I always thought of a hero as someone who risked his or her life to save someone else's. Or, someone who risks their quality of life, their fame, material possessions, or even their dignity in the name of something they deem greater than themselves.

I think these guys were pretty smart and selfless, and obviously had a bit of compassion in their bodies, but they risked very little. If they had caught or hadn't caught the baby, the brunt of the horror would have been directed at the father of the child. If they tried to catch and failed, they may have felt a terrible guilt for a while and it certainly wouldn't fade from their memories in their lifetime, but all in all I would not call these people "heroes" and I don't think the city owes them a debt of gratitude (how does saving a toddler's life in any way support or aid the city)?

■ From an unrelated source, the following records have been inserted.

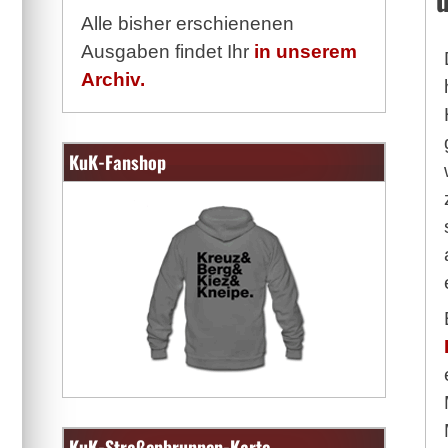
Alle bisher erschienenen
Ausgaben findet Ihr
in unserem
Archiv.
KuK-Fanshop
KuK-Straßenbrunnen-Karte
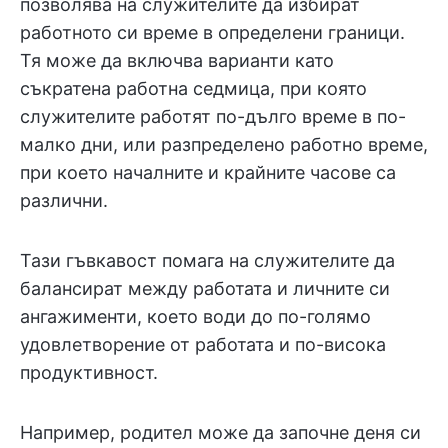
позволява на служителите да избират
работното си време в определени граници.
Тя може да включва варианти като
съкратена работна седмица, при която
служителите работят по-дълго време в по-
малко дни, или разпределено работно време,
при което началните и крайните часове са
различни.
Тази гъвкавост помага на служителите да
балансират между работата и личните си
ангажименти, което води до по-голямо
удовлетворение от работата и по-висока
продуктивност.
Например, родител може да започне деня си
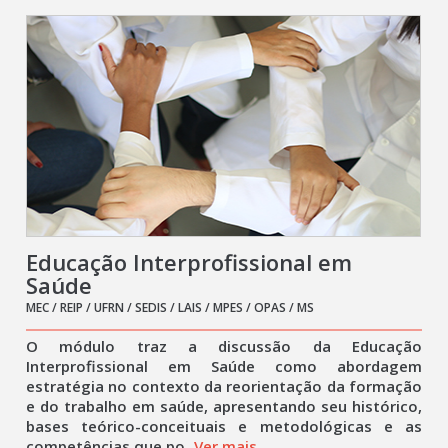
Educação Interprofissional em
Saúde
MEC / REIP / UFRN / SEDIS / LAIS / MPES / OPAS / MS
O módulo traz a discussão da Educação
Interprofissional em Saúde como abordagem
estratégia no contexto da reorientação da formação
e do trabalho em saúde, apresentando seu histórico,
bases teórico-conceituais e metodológicas e as
competências que po
Ver mais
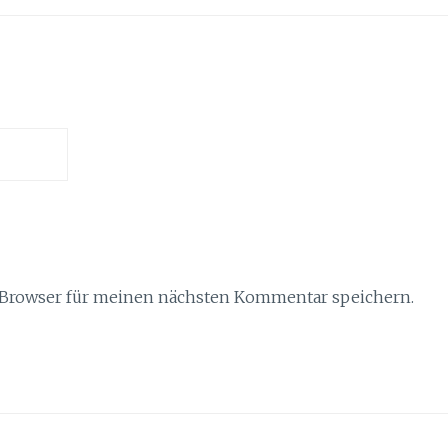
 Browser für meinen nächsten Kommentar speichern.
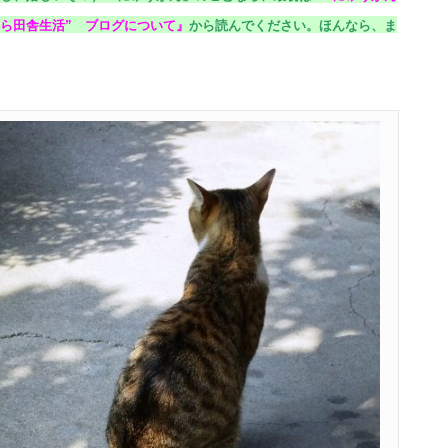
ら田舎生活” ブログについて
』
から読んでください。
ほんなら、ま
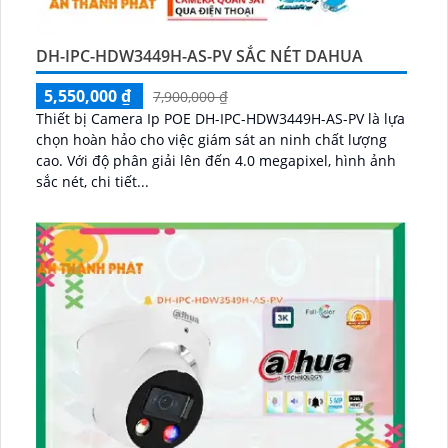
DH-IPC-HDW3449H-AS-PV SẮC NÉT DAHUA
5,550,000 ₫
7,900,000 ₫
Thiết bị Camera Ip POE DH-IPC-HDW3449H-AS-PV là lựa
chọn hoàn hảo cho việc giám sát an ninh chất lượng
cao. Với độ phân giải lên đến 4.0 megapixel, hình ảnh
sắc nét, chi tiết...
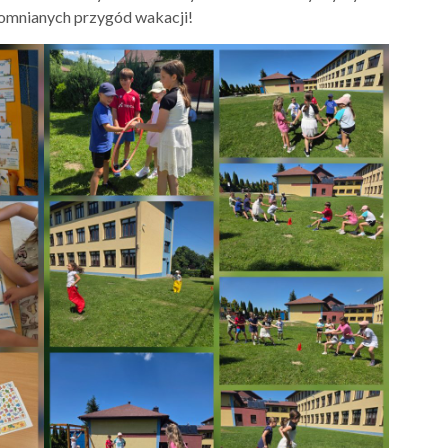
pomnianych przygód wakacji!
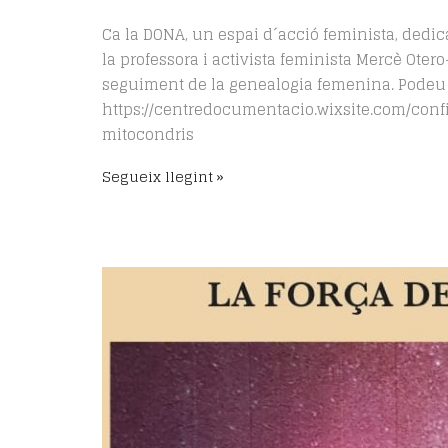
Ca la DONA, un espai d´acció feminista, dedica
la professora i activista feminista Mercè Otero
seguiment de la genealogia femenina. Podeu l
https://centredocumentacio.wixsite.com/con
mitocondris
Segueix llegint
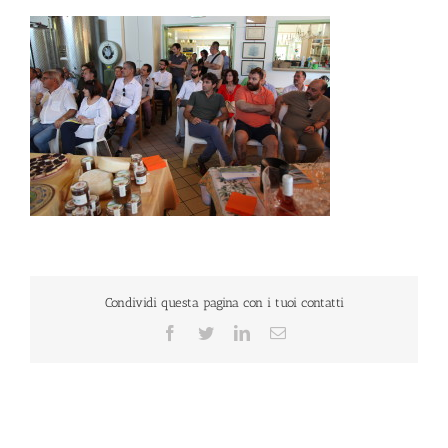
Condividi questa pagina con i tuoi contatti
Facebook
Twitter
LinkedIn
Email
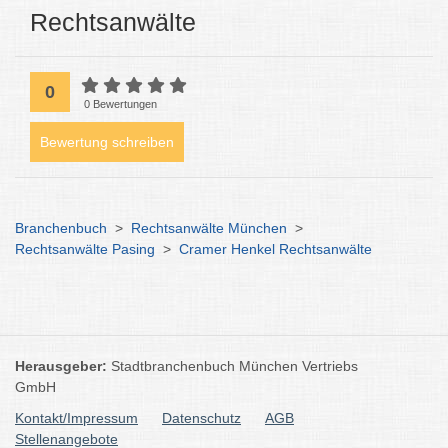
Rechtsanwälte
0
0 Bewertungen
Bewertung schreiben
Branchenbuch
>
Rechtsanwälte München
>
Rechtsanwälte Pasing
>
Cramer Henkel Rechtsanwälte
Herausgeber:
Stadtbranchenbuch München Vertriebs
GmbH
Kontakt/Impressum
Datenschutz
AGB
Stellenangebote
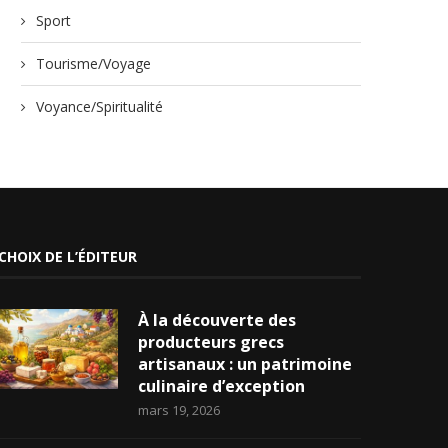
Sport
Tourisme/Voyage
Voyance/Spiritualité
CHOIX DE L’ÉDITEUR
À la découverte des
producteurs grecs
artisanaux : un patrimoine
culinaire d’exception
mars 19, 2026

The act was not a miracle - we saw how the chid fell, we saw how they were caught. Now if you said to me that the child stopped just a foot off the ground, levitated for a moment, made itself upright, and then floated to its feet safe and sound, I would break out in a chorus of Hallelujahs and would in no way doubt the miraculous nature of the event. What it really comes down to is a lot of luck and the fact that the men had a touch of brains and selflessness. I don't think that makes what they did any less cool or commendable - I just don't like to see things blown out of proportion.

The guys rock, the father owes them a damn near lifetime of gratitude, and the kid should meet them some day when she gets older, maybe have a little picture of them so she can tell the story to her friends and family. That's the long and short of it. And those of you that insist god was involved - well it wasn't very nice of him to make that baby fall out of the window in the first place, was it?

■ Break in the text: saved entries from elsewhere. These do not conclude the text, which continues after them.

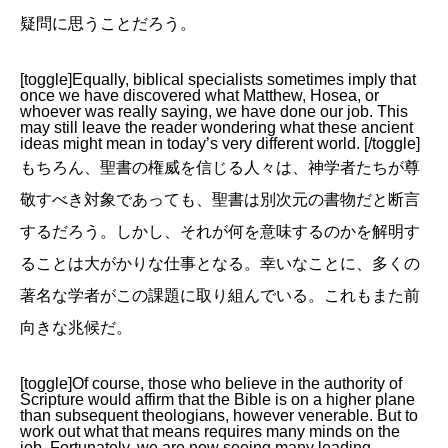
疑問に思うことだろう。
[toggle]Equally, biblical specialists sometimes imply that
once we have discovered what Matthew, Hosea, or
whoever was really saying, we have done our job. This
may still leave the reader wondering what these ancient
ideas might mean in today’s very different world. [/toggle]
もちろん、聖書の権威を信じる人々は、神学者たちが尊
敬すべき対象であっても、聖書は別次元の書物だと断言
するだろう。しかし、それが何を意味するのかを解明す
ることは大がかりな仕事となる。幸いなことに、多くの
著名な学者がこの課題に取り組んでいる。これもまた前
向きな兆候だ。
[toggle]Of course, those who believe in the authority of
Scripture would affirm that the Bible is on a higher plane
than subsequent theologians, however venerable. But to
work out what that means requires many minds on the
job. Fortunately, we are now seeing many leading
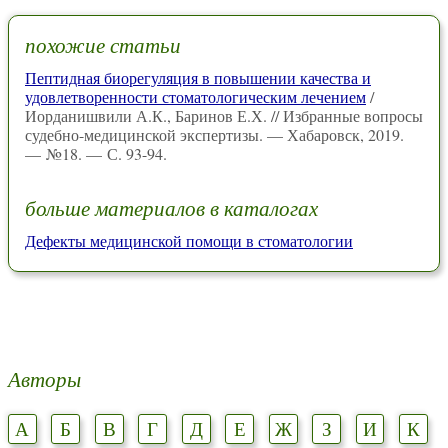
похожие статьи
Пептидная биорегуляция в повышении качества и
удовлетворенности стоматологическим лечением
/
Иорданишвили А.К., Баринов Е.Х. // Избранные вопросы
судебно-медицинской экспертизы. — Хабаровск, 2019.
— №18. — С. 93-94.
больше материалов в каталогах
Дефекты медицинской помощи в стоматологии
Авторы
А
Б
В
Г
Д
Е
Ж
З
И
К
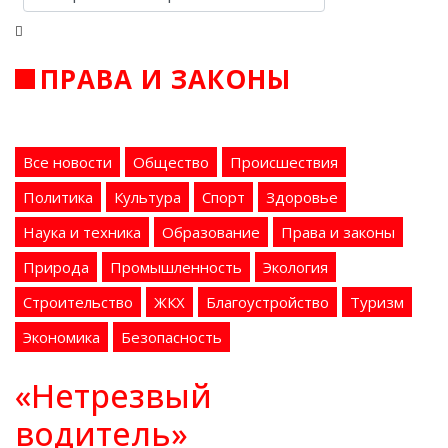
ПРАВА И ЗАКОНЫ
Все новости
Общество
Происшествия
Политика
Культура
Спорт
Здоровье
Наука и техника
Образование
Права и законы
Природа
Промышленность
Экология
Строительство
ЖКХ
Благоустройство
Туризм
Экономика
Безопасность
«Нетрезвый
водитель»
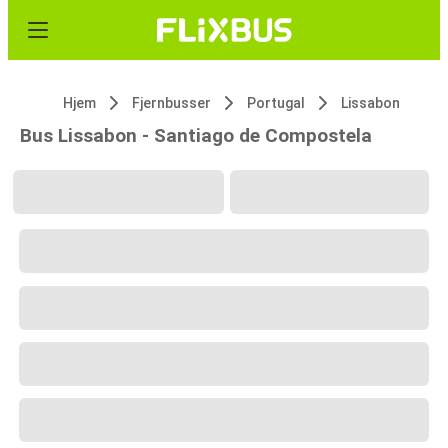
Hjem
Fjernbusser
Portugal
Lissabon
Bus Lissabon - Santiago de Compostela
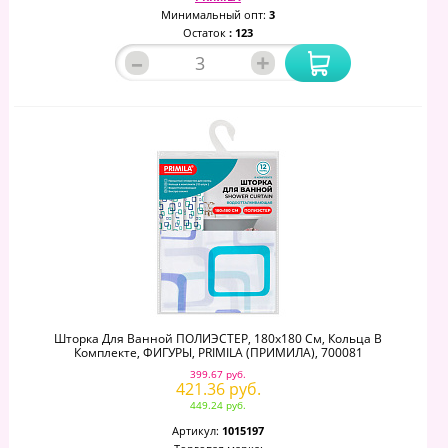
Минимальный опт:
3
Остаток
: 123
–
+
Шторка Для Ванной ПОЛИЭСТЕР, 180х180 См, Кольца В
Комплекте, ФИГУРЫ, PRIMILA (ПРИМИЛА), 700081
399.67 руб.
421.36 руб.
449.24 руб.
Артикул:
1015197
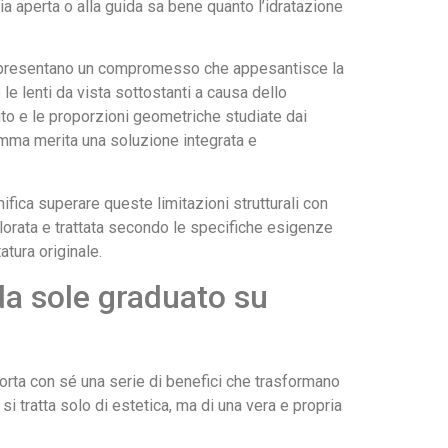
ria aperta o alla guida sa bene quanto l’idratazione
rappresentano un compromesso che appesantisce la
 le lenti da vista sottostanti a causa dello
ito e le proporzioni geometriche studiate dai
gamma merita una soluzione integrata e
ifica superare queste limitazioni strutturali con
colorata e trattata secondo le specifiche esigenze
atura originale.
 da sole graduato su
porta con sé una serie di benefici che trasformano
si tratta solo di estetica, ma di una vera e propria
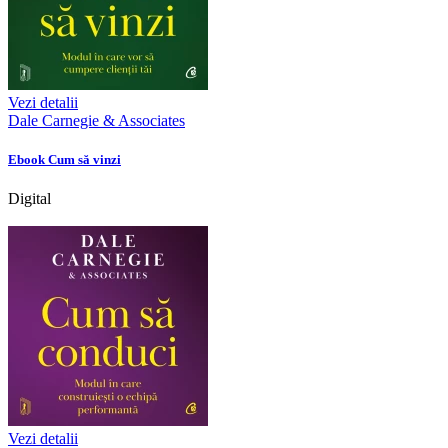
Vezi detalii
Dale Carnegie & Associates
Ebook Cum să vinzi
Digital
Vezi detalii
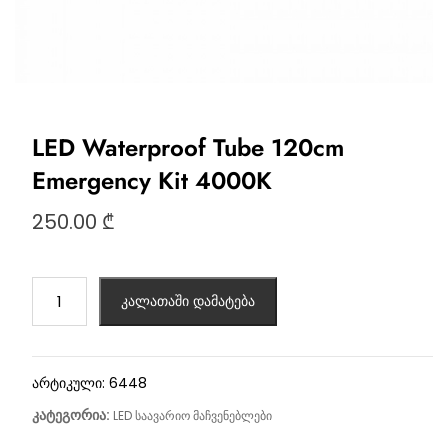
LED Waterproof Tube 120cm
Emergency Kit 4000K
250.00
₾
კალათაში დამატება
არტიკული:
6448
კატეგორია:
LED საავარიო მაჩვენებლები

  1. *laughing* Devil's Advocate...I agree with it being the 'Right' thing to do, at the 'Right' moment. Miraculous? I guess it depends on your personal definition of the word. I don't believe in coincidence, so 'miracle' is as good a definition as anything. What is most important in the entire story (IMHO) is that the baby is fine. Amen n Amen.

  2. I agree. Everyone lives happily ever after (until someone falls out the window again) :P

  3. Ha. Being a literary pedant, I feel the same, but am forced to recognise the fact that words change their use in time.

    I remember grumbling about the ‘miracle’ of the plane that landed without fatalities in the Hudson River, and how the pilot was a ‘hero’. Though I would have said that the pilot was doing what he had been trained to do in reacting to an emergency, and doing it with commendable competence, I wouldn’t have used the word ‘hero’ myself, any more than I would have said that the successful landing was a ‘miracle’. However, as I say, words do change, and I must bow to that.

    And the media of course have always had their own way of using words.